_WHAT NEEDS TO BE DONE_
May I have the lines from the one containing "right elbow: (272, 377)" to the end of the entries, returned exactly and with nothing else?

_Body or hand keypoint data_
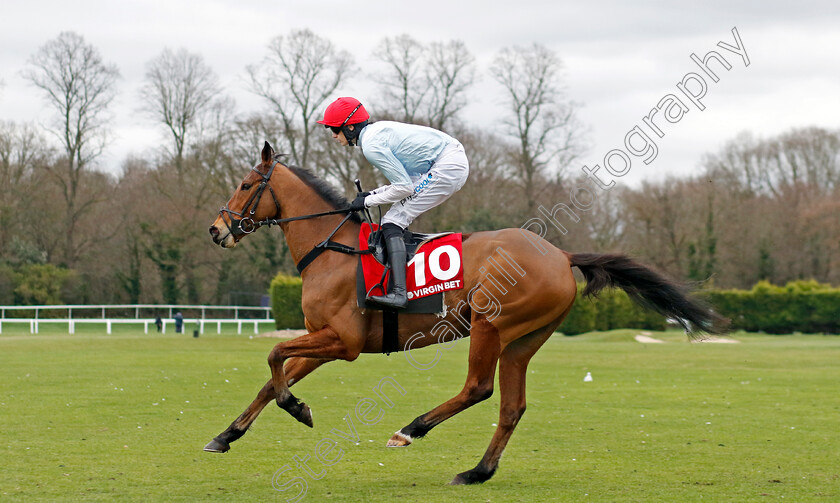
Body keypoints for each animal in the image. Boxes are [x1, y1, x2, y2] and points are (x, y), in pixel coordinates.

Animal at [205, 141, 728, 484]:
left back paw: (410, 430)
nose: (216, 230)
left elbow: (273, 355)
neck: (331, 249)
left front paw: (296, 407)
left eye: (246, 185)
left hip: (489, 323)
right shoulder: (324, 338)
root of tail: (560, 255)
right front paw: (227, 435)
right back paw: (478, 471)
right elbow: (272, 377)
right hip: (523, 340)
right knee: (512, 405)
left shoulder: (344, 342)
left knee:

_EXERCISE SOLUTION_
right elbow: (272, 377)
right hip: (523, 340)
right knee: (512, 405)
left shoulder: (344, 342)
left knee:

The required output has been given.